As the cooler weather approaches and nasty coughs and colds occur, Tizzie shares what to do if you have a sick or unwell baby.

If your baby is ill, feverish or showing signs of illness, you must reduce the amount of bedding you use on him. The risk of overheating and its implications in SIDS, has been shown to be much greater when a baby is unwell.

If your baby has a fever I recommend:
• dropping down a TOG in the safe sleep bag you use. For example, if you normally use a 2.5 TOG safe sleep bag then change to a 1.0 TOG. If you normally use a 1.0 TOG then change to a 0.5 TOG,
• a wrap, if you are still swaddling your baby,
• no more than two layers of either cotton or bamboo blankets.

If your baby is less than eight weeks old I recommend you only dress him in a bodysuit and remove his babygro.

If your baby is unwell and does not usually sleep in a cot in your room, I recommend sleeping in your baby’s room so you can be close to him. Alternatively, you could use a mini crib placed next to your bed (which, at the lowest settings, can be used by a toddler as a ‘sometimes’ bed). If your baby has a diagnosed medical condition, I recommend you consult your child’s health care professional regarding appropriate bedding.

The common cold
One of the hardest things for a new parent to do is watch their baby suffer through his first cold. Your baby will be uncomfortable, snuffling and will probably have trouble feeding, but there are things you can do to make it easier on him. Babies get more colds because their immune systems are less developed than an adult’s, and the average baby will have at least six colds in his first two years of life.

A cold is an upper respiratory infection caused by many different viruses. They are easily spread when someone who has a cold sneezes or coughs and the virus goes into the air and is inhaled by someone else. You can also catch a cold through hand-to-hand contact so you should always wash your hands after blowing your nose or cleaning your baby’s nose.

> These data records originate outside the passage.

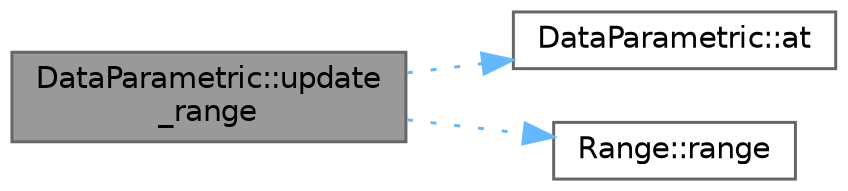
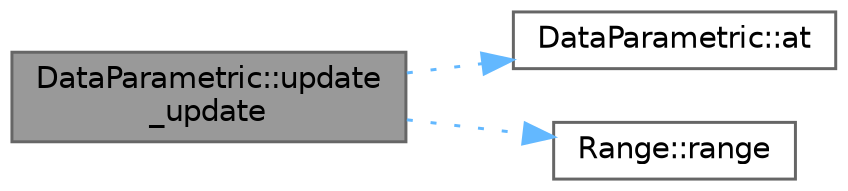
  digraph {
    rankdir=LR
    node [color=grey40 fillcolor=white fontname=Helvetica fontsize=10 shape=box style=filled]
    edge [color=steelblue1 fontname=Helvetica fontsize=10 labelfontname=Helvetica labelfontsize=10 style=dotted]
-   n1 [color=gray40 fillcolor=grey60 fontcolor=black height=0.2 label="DataParametric::update\l_range" width=0.4]
+   n1 [color=gray40 fillcolor=grey60 fontcolor=black height=0.2 label="DataParametric::update\l_update" width=0.4]
    n2 [height=0.2 label="DataParametric::at" width=0.4]
    n3 [height=0.2 label="Range::range" width=0.4]
    n1 -> n2
    n1 -> n3
  }
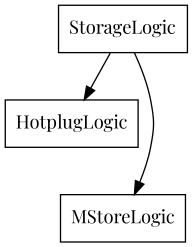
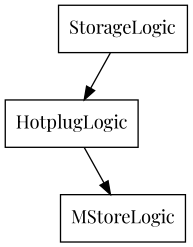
  digraph {
    fontname="Playfair Display"
    node [fontname="Playfair Display" shape=box]
    edge [fontname="Playfair Display"]
    StorageLogic [root=true]
    HotplugLogic
    MStoreLogic
    StorageLogic -> HotplugLogic
-   StorageLogic -> MStoreLogic
+   HotplugLogic -> MStoreLogic
  }
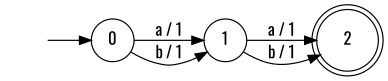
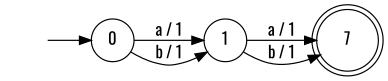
  digraph {
    rankdir=LR
    fontname=Oswald
    node [shape=circle fontname=Oswald]
    edge [fontname=Oswald]
    i [style=invis]
    0
    1
-   2 [shape=doublecircle]
+   2 [shape=doublecircle label=7]
    i -> 0
    0 -> 1 [label="a / 1"]
    0 -> 1 [label="b / 1"]
    1 -> 2 [label="a / 1"]
    1 -> 2 [label="b / 1"]
  }
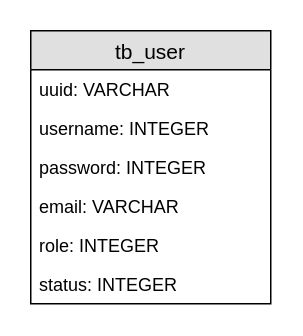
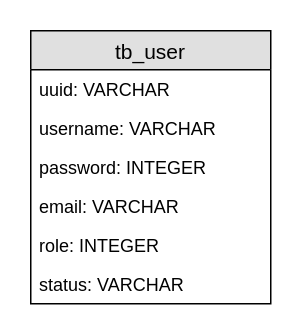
  <mxCell id="0" />
  <mxCell id="1" parent="0" />
  <mxCell id="2" value="tb_user" style="swimlane;fontStyle=0;childLayout=stackLayout;horizontal=1;startSize=26;fillColor=#e0e0e0;horizontalStack=0;resizeParent=1;resizeParentMax=0;resizeLast=0;collapsible=1;marginBottom=0;swimlaneFillColor=#ffffff;align=center;fontSize=14;" parent="1" vertex="1"><mxGeometry x="20" y="20" width="160" height="182" as="geometry" /></mxCell>
  <mxCell id="3" value="uuid: VARCHAR" style="text;strokeColor=none;fillColor=none;spacingLeft=4;spacingRight=4;overflow=hidden;rotatable=0;points=[[0,0.5],[1,0.5]];portConstraint=eastwest;fontSize=12;" parent="2" vertex="1"><mxGeometry y="26" width="160" height="26" as="geometry" /></mxCell>
- <mxCell id="4" value="username: INTEGER" style="text;strokeColor=none;fillColor=none;spacingLeft=4;spacingRight=4;overflow=hidden;rotatable=0;points=[[0,0.5],[1,0.5]];portConstraint=eastwest;fontSize=12;" parent="2" vertex="1"><mxGeometry y="52" width="160" height="26" as="geometry" /></mxCell>
+ <mxCell id="4" value="username: VARCHAR" style="text;strokeColor=none;fillColor=none;spacingLeft=4;spacingRight=4;overflow=hidden;rotatable=0;points=[[0,0.5],[1,0.5]];portConstraint=eastwest;fontSize=12;" parent="2" vertex="1"><mxGeometry y="52" width="160" height="26" as="geometry" /></mxCell>
  <mxCell id="5" value="password: INTEGER" style="text;strokeColor=none;fillColor=none;spacingLeft=4;spacingRight=4;overflow=hidden;rotatable=0;points=[[0,0.5],[1,0.5]];portConstraint=eastwest;fontSize=12;" parent="2" vertex="1"><mxGeometry y="78" width="160" height="26" as="geometry" /></mxCell>
  <mxCell id="6" value="email: VARCHAR" style="text;strokeColor=none;fillColor=none;spacingLeft=4;spacingRight=4;overflow=hidden;rotatable=0;points=[[0,0.5],[1,0.5]];portConstraint=eastwest;fontSize=12;" parent="2" vertex="1"><mxGeometry y="104" width="160" height="26" as="geometry" /></mxCell>
  <mxCell id="7" value="role: INTEGER" style="text;strokeColor=none;fillColor=none;spacingLeft=4;spacingRight=4;overflow=hidden;rotatable=0;points=[[0,0.5],[1,0.5]];portConstraint=eastwest;fontSize=12;" parent="2" vertex="1"><mxGeometry y="130" width="160" height="26" as="geometry" /></mxCell>
- <mxCell id="8" value="status: INTEGER" style="text;strokeColor=none;fillColor=none;spacingLeft=4;spacingRight=4;overflow=hidden;rotatable=0;points=[[0,0.5],[1,0.5]];portConstraint=eastwest;fontSize=12;" parent="2" vertex="1"><mxGeometry y="156" width="160" height="26" as="geometry" /></mxCell>
+ <mxCell id="8" value="status: VARCHAR" style="text;strokeColor=none;fillColor=none;spacingLeft=4;spacingRight=4;overflow=hidden;rotatable=0;points=[[0,0.5],[1,0.5]];portConstraint=eastwest;fontSize=12;" parent="2" vertex="1"><mxGeometry y="156" width="160" height="26" as="geometry" /></mxCell>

A baby with a cold may have a fever of around 37.5°C, a cough, reddened eyes, a sore throat and a runny nose. Some babies become very irritable and lose their appetite. Young babies often find it hard to feed while they have a cold because they can’t breathe through their blocked nose while they suck. It is a good idea to clean their nose before each feed. Some vapour rubs are available to help your baby breathe at night, but you are better to try them on your baby’s bedding than his skin as some babies hate the smell and get very upset.

If your baby has been sleeping through the night he will probably start waking while he has a cold. If this happens, go to your baby and comfort him but try not to feed him. If your baby has a fever you may have to give little feeds again in the night, but once the cold has gone use the appropriate settling guideline during the night.

A cold generally starts to go away after ten days but can sometimes last up to fourteen days. Breastfeeding is one of the best ways to protect your baby’s health, since your baby will be getting your antibodies and natural immunities. Breastfed babies do still get colds but their symptoms are usually milder.